Of course, there are more techniques one can adopt to ensure that money isn’t left on the table. One of the best is to ensure that you combine modern working practices (Agile) with modern technology (e.g. Public Cloud). Okay, these aren’t a panacea – some types of project are better suited to Waterfall and some types of technological endeavours require hardware that is onsite and looked after lovingly by your team. But they are fast becoming the exception rather than the norm. Independently, Cloud and Agile can bring benefits, but together they can accelerate benefit wildly. Failing to move to a more agile model when adopting Cloud has the potential to delay the ability for managers and engineers to learn how to adopt new technologies, itself a delay cost. You could get away with this when both were immature, but that’s not the case now. Agile has been around for twenty years in one guise or another – plenty of time to mature. The same is true of Cloud technologies.
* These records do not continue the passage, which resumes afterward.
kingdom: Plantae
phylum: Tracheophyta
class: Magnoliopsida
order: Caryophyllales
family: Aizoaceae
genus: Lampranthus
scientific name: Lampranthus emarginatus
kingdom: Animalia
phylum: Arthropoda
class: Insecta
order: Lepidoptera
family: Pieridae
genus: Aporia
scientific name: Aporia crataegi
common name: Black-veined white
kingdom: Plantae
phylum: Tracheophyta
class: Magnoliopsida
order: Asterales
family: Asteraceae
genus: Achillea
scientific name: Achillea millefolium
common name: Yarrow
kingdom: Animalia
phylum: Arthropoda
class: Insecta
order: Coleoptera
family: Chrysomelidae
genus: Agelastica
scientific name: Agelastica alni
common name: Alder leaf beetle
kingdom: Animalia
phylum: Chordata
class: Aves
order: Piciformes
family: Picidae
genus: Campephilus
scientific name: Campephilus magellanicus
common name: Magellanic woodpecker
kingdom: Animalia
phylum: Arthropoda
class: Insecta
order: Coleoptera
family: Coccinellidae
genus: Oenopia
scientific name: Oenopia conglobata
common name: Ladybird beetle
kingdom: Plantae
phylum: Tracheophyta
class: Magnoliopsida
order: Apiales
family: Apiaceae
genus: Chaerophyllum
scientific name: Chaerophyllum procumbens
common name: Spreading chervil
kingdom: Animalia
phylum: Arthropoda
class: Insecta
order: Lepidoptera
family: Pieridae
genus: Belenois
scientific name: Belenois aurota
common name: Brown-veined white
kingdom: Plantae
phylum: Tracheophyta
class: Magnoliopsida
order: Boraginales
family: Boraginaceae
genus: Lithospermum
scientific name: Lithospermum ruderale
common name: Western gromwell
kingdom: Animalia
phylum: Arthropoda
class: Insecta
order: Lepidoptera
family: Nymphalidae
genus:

When you understand their maturity, their power, and their dawning ubiquity you can start to understand their benefit. Not doing so creates a drag on resources and momentum. Why? Because resources – or talent in the modern vernacular – have more choice these days on where to go for work. People scour web repositories like Github looking at the technologies that companies are using. They also use websites like Glassdoor to get a feel for what the management team are like. Talent wants to be appreciated and to use modern tools. Would you expect someone with an engineering degree to work with square wheels? Probably not. The truth is that the best talent won’t even apply for work at companies that are behind the curve. This ‘drag’ increases risk and delays understanding so that when the truth dawns, management go into panic mode at best, survival mode at worst. Once panic and survival run their course, denial creeps in, but by then all one can do is watch as the building burns.

[^1:] The value of performance reviews is something we will cover elsewhere soon, but let’s say for now that our view is that they’re at best questionable. This isn’t just our view, you can also read about it in this Harvard Business Review article.

[^2:] By the way, if you work at a company that does quarterly or annual budget reviews based on projected delivery of functionality, that’s a pretty good sign that the Agile / Lean methodology hasn’t yet taken hold.